▸ Exercise prompt
Please copy the meeting summary from "Review and Discussion" up to and including "and unifying approach.", swapping "medical home" for "primary care home".

-------- Document excerpt

In the discussion, Dr. Steinwachs added the question of how we construct longitudinal and cross-population views when most of today’s quality information is at a point in time. Dr. Carr noted the recent NCVHS letter calling for a coordinated national quality measurement strategy. She added that this meeting is enabling her to see that “This can work at a population level; we have the building blocks.”
Dr. Green cited Maintenance of Certification as another lever moving clinicians toward measuring and reporting quality. He stressed the importance of getting granular building blocks as soon as possible.
Participants mentioned some of the things we need to know, including whether those who can get better are getting better, who is and is not receiving services, how the system is doing in preventing conditions, and people’s functional status.
Review and Discussion of Next Steps
Dr. Scanlon asked the participants what stood out for them in the meeting. These are some of the responses:
- The medical home as a fundamental building block for population health is a powerful and unifying approach.
- We need to articulate the ideal and plan for the gaps. What happens to the portion of the population without access to a medical home? A vision linking the medical home and population health would require universal coverage.
- We need to keep privacy in the loop as we consider different data sources.
- Make sure the standards being adopted by HHS are promulgated throughout the system. There can be a big gap between clinical care and population health in this regard. If we focus on phases 2 and 3 of Meaningful Use, we could look at what standards exist and what ones are needed to support this vision.
- The integration for the future is about stitching together multiple information sources to provide a single rich information base. Surveys will be needed to fill some gaps. The vision can help show how the sources complement each other and fit together.

----------------
-------- Data under study

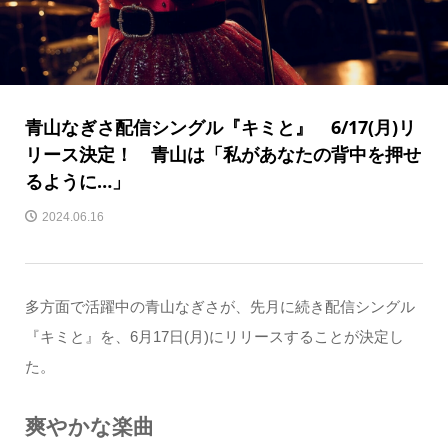
青山なぎさ配信シングル『キミと』 6/17(月)リ
リース決定！ 青山は「私があなたの背中を押せ
るように…」
2024.06.16
多方面で活躍中の青山なぎさが、先月に続き配信シングル
『キミと』を、6月17日(月)にリリースすることが決定し
た。
爽やかな楽曲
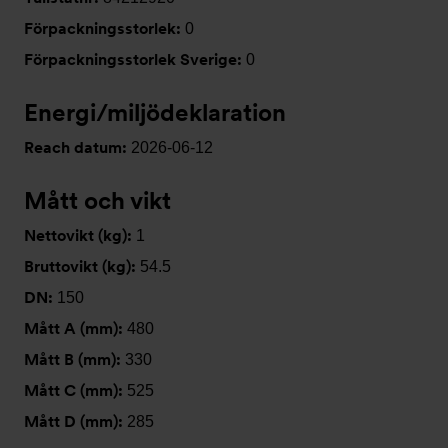
Förpackningsstorlek:
0
Förpackningsstorlek Sverige:
0
Energi/miljödeklaration
Reach datum:
2026-06-12
Mått och vikt
Nettovikt (kg):
1
Bruttovikt (kg):
54.5
DN:
150
Mått A (mm):
480
Mått B (mm):
330
Mått C (mm):
525
Mått D (mm):
285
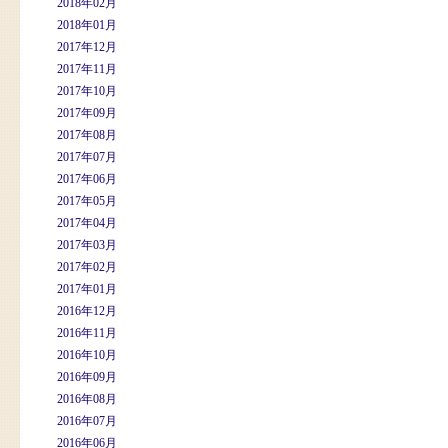
2018年02月
2018年01月
2017年12月
2017年11月
2017年10月
2017年09月
2017年08月
2017年07月
2017年06月
2017年05月
2017年04月
2017年03月
2017年02月
2017年01月
2016年12月
2016年11月
2016年10月
2016年09月
2016年08月
2016年07月
2016年06月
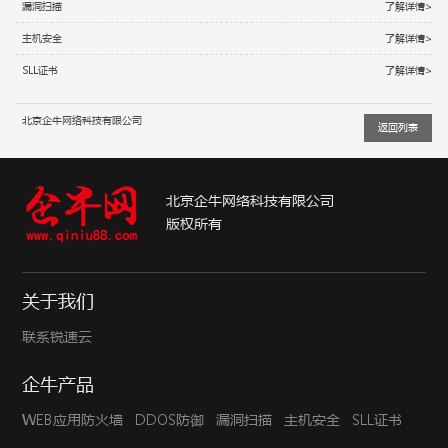
漏洞扫描
了解详情>
主机安全
了解详情>
SLL证书
了解详情>
北京企牛网络科技有限公司
返回列表
北京企牛网络科技有限公司
版权所有
关于我们
联系锐速云
企牛产品
WEB应用防火墙
DDOS防御
漏洞扫描
主机安全
SLL证书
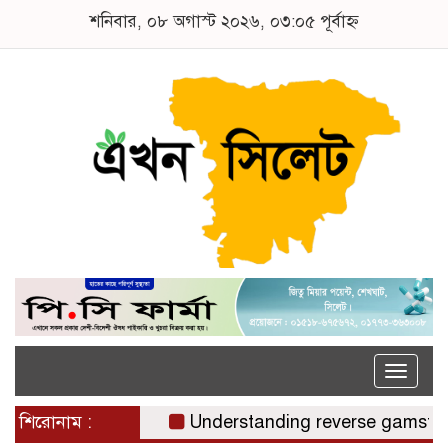
শনিবার, ০৮ অগাস্ট ২০২৬, ০৩:০৫ পূর্বাহ্ন
Toggle
naviga
শিরোনাম :
Understanding reverse gamstop risk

----------------

▸ Response
Review and Discussion of Next Steps
Dr. Scanlon asked the participants what stood out for them in the meeting. These are some of the responses:
- The primary care home as a fundamental building block for population health is a powerful and unifying approach.